Le tournage du long-métrage sur Lal Pasina, sur lequel travaille Madhukar Verma, CEO de Seeta Films and TV Production PVT Ltd, devrait débuter à la fin de l’année. C’est ce qu’il a indiqué au Mauricien à l’occasion du lancement de la version anglaise du roman du prolifique auteur mauricien, le défunt Abhimanyu Unnuth, par le président de la République, Pradeep Roopun, samedi dernier au Mahatma Gandhi Institute (MGI) à Moka. Blood-red sweat, traduit de l’hindi Lal Pasina par Rashi Rahotgi, est paru en Inde en mai dernier.
Au Mauricien, le CEO Verma devait indiquer qu’il a découvert Abhimanyu Unnuth alors qu’il n’avait que 11 ou 12 ans. C’était à travers un de ses écrits, publié dans un magazine pour enfants. « C’était une histoire tellement émouvante que cela m’avait donné la chair de poule », affirme-t-il. À l’époque, dit-il, il ne savait pas qu’il s’appelait Abhimanyu Unnuth.
L’histoire était signée “A Mauritian writer”. En grandissant, ajoute-t-il, il est devenu scénariste. « Je connaissais l’histoire de Maurice de manière succincte mais au moment où j’ai commencé à travailler sur ce projet, je me suis documenté davantage. »
Ainsi, M. Verma a fait deux lectures du roman. D’abord en le lisant comme un roman ensuite, comme un livre d’Histoire. « La perspective est différente dès lors qu’on change notre lecture », insiste-t-il en soulignant qu’il a pris une dizaine de jours pour redécouvrir le roman d’un point de vue historique. « I felt like a girmitya. I would feel the pain. It was not a story, I was part of the story and that was the change in perspective : I am one among the girmitya, my brother was thrown in the ocean. » Selon Madhukar Vermar, le film mettra en scène « a human story ». « It is going to be the story of a man who travelled and he is a girmitya. But it is not a girmitya story », précise-t-il.
M. Verma affirme que 95% du long-métrage sera tourné à Maurice, et 5% en Inde, à Kolkota. Lui-même et son équipe sont à Maurice pour un repérage des lieux. « The shooting will start by the end of the year », a-t-il dit. Lors de son intervention, plus tôt, il a indiqué que « le scenario est presque prêt ».
Pour sa part, Sachin Jootun, directeur de la Mauritius Film Development Corporation, a indiqué que « le tournage embarquera à la fois Mauriciens et Indiens dans cette aventure mais aussi des Français et des Anglais ».

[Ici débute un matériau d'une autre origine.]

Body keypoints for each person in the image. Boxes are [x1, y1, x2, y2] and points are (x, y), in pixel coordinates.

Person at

Quant au président de la République, il s’est appesanti sur la vie d’Abhimanyu Unnuth. Un des faits majeurs portés par cette trilogie, c’est qu’« elle évoque une histoire contemporaine, que beaucoup de Mauriciens encore vivants ont connue ». Et de faire ressortir : « Il ne s’agit pas d’une réalité historique qui date de 100 ans. » Tout en concédant qu’il ne lit pas l’hindi et par conséquent n’a pas eu l’occasion d’apprécier ses écrits littéraires, M. Roopun note qu’il a pris connaissance de la quintessence du roman et qu’il a eu l’honneur de rencontrer Abhimanyu Unnuth, chez lui à Triolet peu de temps avant qu’il ne tire sa révérence. Il a rappelé qu’il a reçu une distinction nationale pour sa contribution à la littérature en 2018.

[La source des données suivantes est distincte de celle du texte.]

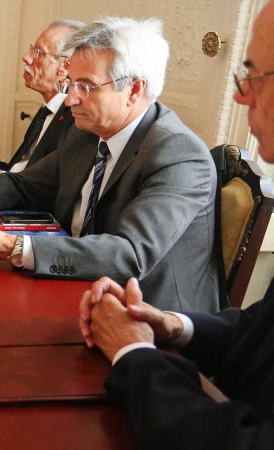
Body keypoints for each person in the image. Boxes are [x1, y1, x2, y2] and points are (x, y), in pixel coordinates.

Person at [0, 17, 219, 313]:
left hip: (147, 317)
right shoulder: (87, 132)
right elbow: (26, 183)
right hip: (73, 286)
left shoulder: (178, 153)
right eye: (70, 83)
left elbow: (130, 255)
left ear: (135, 90)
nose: (70, 98)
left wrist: (13, 247)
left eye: (85, 86)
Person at [79, 3, 274, 448]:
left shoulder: (176, 150)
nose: (242, 96)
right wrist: (172, 325)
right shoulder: (86, 135)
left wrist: (133, 352)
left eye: (256, 75)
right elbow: (259, 331)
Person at [0, 20, 83, 180]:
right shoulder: (46, 111)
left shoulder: (76, 120)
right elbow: (20, 171)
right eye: (32, 49)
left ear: (65, 66)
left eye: (39, 52)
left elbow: (50, 191)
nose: (26, 57)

La deuxième secrétaire (culture et langue hindi) de la Haute commission indienne à Maurice, Sunita Pahuja, et le directeur du Mahatma Gandhi Institute/Rabindranath Tagore Institute (MGI/RTI), Rajcoomar Rampertab, ont également pris la parole à cette occasion. Le lancement de Blood red sweat a eu lieu en présence de la famille d’Abhimanyu Unnuth.

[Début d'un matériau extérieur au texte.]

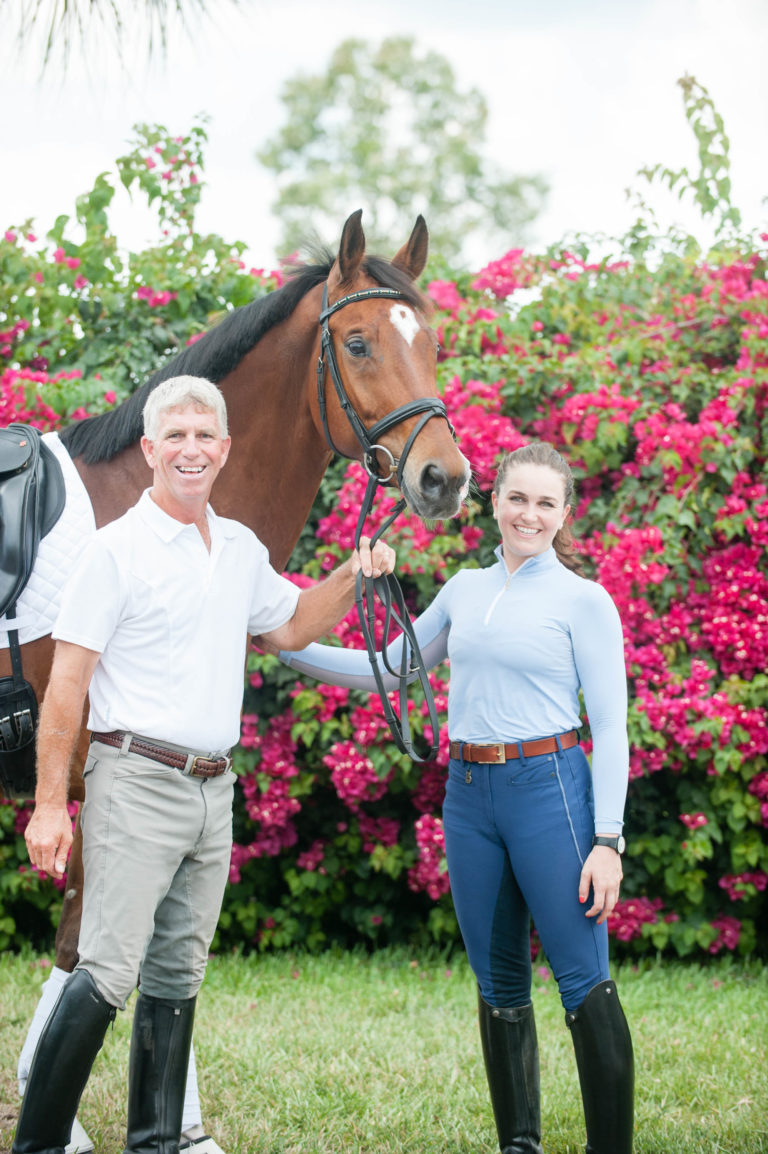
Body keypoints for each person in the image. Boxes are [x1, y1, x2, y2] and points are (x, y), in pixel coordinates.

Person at [13, 374, 395, 1154]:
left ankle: (155, 1142)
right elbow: (67, 686)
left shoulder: (242, 550)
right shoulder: (113, 551)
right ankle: (38, 1143)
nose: (190, 450)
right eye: (175, 437)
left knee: (177, 976)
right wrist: (50, 804)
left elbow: (289, 626)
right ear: (150, 450)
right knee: (106, 972)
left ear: (224, 449)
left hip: (210, 790)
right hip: (133, 781)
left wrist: (354, 573)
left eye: (203, 437)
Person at [274, 441, 634, 1154]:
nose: (529, 514)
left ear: (565, 513)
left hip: (550, 795)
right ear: (494, 502)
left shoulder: (584, 601)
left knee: (583, 982)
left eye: (546, 503)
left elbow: (612, 725)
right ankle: (518, 1145)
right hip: (470, 800)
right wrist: (282, 643)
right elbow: (393, 666)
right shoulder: (466, 590)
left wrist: (607, 840)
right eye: (517, 498)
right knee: (498, 982)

Abhimanyu Unnuth est un des plus grands écrivains que Maurice ait produits avec plus de 70 publications à son actif. Romancier, poète et dramaturge, il était aussi un observateur aguerri de la société mauricienne et était un correspondant régulier et de longue date du journal Le Mauricien. Lal Pasina a paru en langue hindi en 1977. En 2001, le roman est sorti en version française et cette année, en version anglaise.